── EXTRACTED TEXT
NATO Chief: Ukraine Will Join Alliance Some Day

Jens Stoltenberg (Getty Images)

By    |   Sunday, 25 February 2024 09:14 PM EST ET

Following the second anniversary of the Russia-Ukraine war, which had erupted out of the prospect of Ukraine joining the NATO military alliance, NATO Secretary-General Jens Stoltenberg on Saturday proclaimed that the question of Ukraine joining was not a matter of "if," but "when."

"Ukraine will join NATO," Stoltenberg said, according to a report from The Financial Times. "It is not a question of if, but of when."

Stoltenberg added that Russian President Vladimir Putin "started this war because he wanted to close NATO's door ... but he has achieved the exact opposite: Ukraine is now closer to NATO than ever before."

Stoltenberg went on to mention that NATO was assisting Kyiv in making Ukraine "more and more interoperable" with the defense alliance and that NATO would establish a collaborative training and analysis center in Poland — a sign of establishing a protracted endeavor.

Notably, Stoltenberg's conviction that Ukraine will join NATO contrasts sharply with historical warnings from the Russian political elite regarding NATO's expansion.

On Feb. 1, 2008, William Burns, the former U.S. ambassador to Russia, now CIA director, sent a diplomatic cable titled "Nyet means Nyet" to the Joint Chiefs of Staff, NATO, the secretary of defense, and the secretary of state.

In that memo, Burns explained that the entire Russian political class, not just Putin, viewed NATO's eastward encroachment toward Russia's border as the brightest of red lines.

In the letter, under the subheading "RUSSIA'S NATO ENLARGEMENT REDLINES," Burns stated that upon meeting with Dmitriy Trenin, deputy director of the Carnegie Moscow Center, the member of the Russian think tank "expressed concern that Ukraine was, in the long-term, the most potentially destabilizing factor in U.S.-Russian relations, given the level of emotion and neuralgia triggered by its quest for NATO membership."
────
── GIVEN INFORMATION
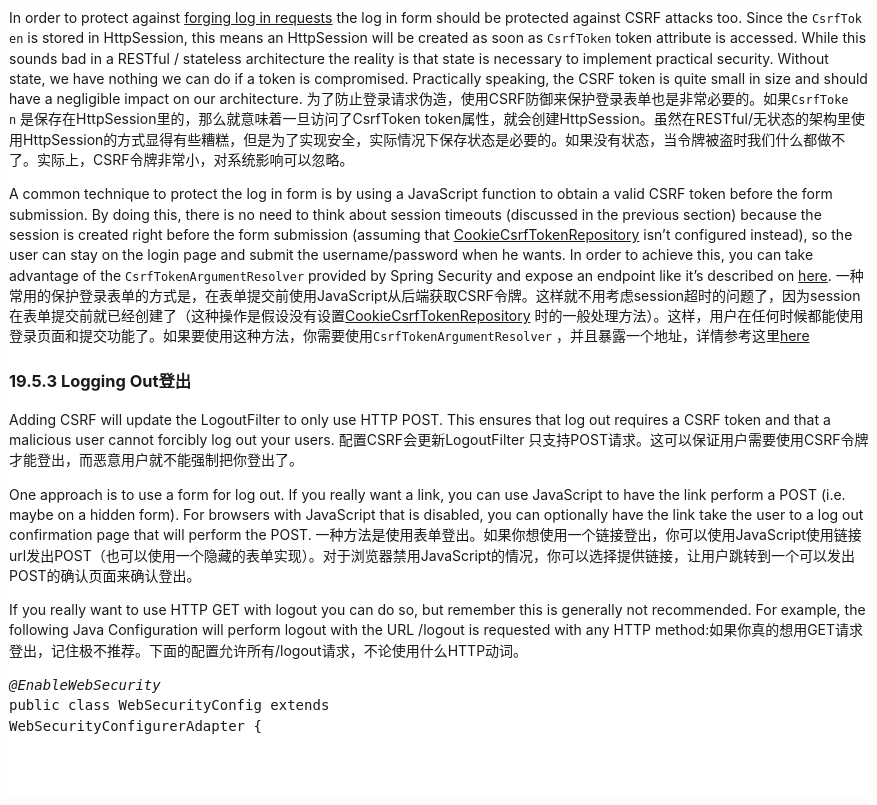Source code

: In order to protect against <a class="ulink" href="https://en.wikipedia.org/wiki/Cross-site_request_forgery#Forging_login_requests" target="_top">forging log in requests</a> the log in form should be protected against CSRF attacks too. Since the <code class="literal">CsrfToken</code> is stored in HttpSession, this means an HttpSession will be created as soon as <code class="literal">CsrfToken</code> token attribute is accessed. While this sounds bad in a RESTful / stateless architecture the reality is that state is necessary to implement practical security. Without state, we have nothing we can do if a token is compromised. Practically speaking, the CSRF token is quite small in size and should have a negligible impact on our architecture.
为了防止登录请求伪造，使用CSRF防御来保护登录表单也是非常必要的。如果<code class="literal">CsrfToken</code> 是保存在HttpSession里的，那么就意味着<span>一旦访问了CsrfToken token属性，就会创建HttpSession。虽然在RESTful/无状态的架构里使用HttpSession的方式显得有些糟糕，但是为了实现安全，实际情况下保存状态是必要的。如果没有状态，当令牌被盗时我们什么都做不了。实际上，CSRF令牌非常小，对系统影响可以忽略。</span>

A common technique to protect the log in form is by using a JavaScript function to obtain a valid CSRF token before the form submission. By doing this, there is no need to think about session timeouts (discussed in the previous section) because the session is created right before the form submission (assuming that <a class="link" href="https://docs.spring.io/spring-security/site/docs/5.0.6.RELEASE/reference/htmlsingle/#csrf-cookie" title="CookieCsrfTokenRepository">CookieCsrfTokenRepository</a> isn’t configured instead), so the user can stay on the login page and submit the username/password when he wants. In order to achieve this, you can take advantage of the <code class="literal">CsrfTokenArgumentResolver</code> provided by Spring Security and expose an endpoint like it’s described on <a class="link" href="https://docs.spring.io/spring-security/site/docs/5.0.6.RELEASE/reference/htmlsingle/#mvc-csrf-resolver" title="39.5.2 Resolving the CsrfToken">here</a>.
一种常用的保护登录表单的方式是，在表单提交前使用JavaScript从后端获取CSRF令牌。这样就不用考虑session超时的问题了，因为session在表单提交前就已经创建了（这种操作是假设没有设置<a class="link" href="https://docs.spring.io/spring-security/site/docs/5.0.6.RELEASE/reference/htmlsingle/#csrf-cookie" title="CookieCsrfTokenRepository">CookieCsrfTokenRepository</a> 时的一般处理方法）。这样，用户在任何时候都能使用登录页面和提交功能了。如果要使用这种方法，你需要使用<code class="literal">CsrfTokenArgumentResolver</code> ，并且暴露一个地址，详情参考这里<a class="link" href="https://docs.spring.io/spring-security/site/docs/5.0.6.RELEASE/reference/htmlsingle/#mvc-csrf-resolver" title="39.5.2 Resolving the CsrfToken">here</a>

</div>
<div class="section">
<div class="titlepage">
<div>
<div>
<h3 class="title"><a name="csrf-logout" href="https://docs.spring.io/spring-security/site/docs/5.0.6.RELEASE/reference/htmlsingle/#csrf-logout"></a>19.5.3 Logging Out登出</h3>
</div>
</div>
</div>
Adding CSRF will update the LogoutFilter to only use HTTP POST. This ensures that log out requires a CSRF token and that a malicious user cannot forcibly log out your users.
配置CSRF会更新LogoutFilter 只支持POST请求。这可以保证用户需要使用CSRF令牌才能登出，而恶意用户就不能强制把你登出了。

One approach is to use a form for log out. If you really want a link, you can use JavaScript to have the link perform a POST (i.e. maybe on a hidden form). For browsers with JavaScript that is disabled, you can optionally have the link take the user to a log out confirmation page that will perform the POST.
一种方法是使用表单登出。如果你想使用一个链接登出，你可以使用JavaScript使用链接url发出POST（也可以使用一个隐藏的表单实现）。对于浏览器禁用JavaScript的情况，你可以选择提供链接，让用户跳转到一个可以发出POST的确认页面来确认登出。

If you really want to use HTTP GET with logout you can do so, but remember this is generally not recommended. For example, the following Java Configuration will perform logout with the URL /logout is requested with any HTTP method:如果你真的想用GET请求登出，记住极不推荐。下面的配置允许所有/logout请求，不论使用什么HTTP动词。
<pre class="programlisting"><em><span class="hl-annotation">@EnableWebSecurity</span></em>
<span class="hl-keyword">public</span> <span class="hl-keyword">class</span> WebSecurityConfig <span class="hl-keyword">extends</span>
WebSecurityConfigurerAdapter {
────
## EXERCISE
According to the article on Ukraine and NATO, why did Dmitriy Trenin see Ukraine as the most potentially destabilizing factor in U.S.-Russian relations? Answer in one to three sentences. Rely only on the article for what follows.

## FINISHED TASK
Trenin saw Ukraine that way because of the level of emotion and neuralgia set off by its quest for NATO membership.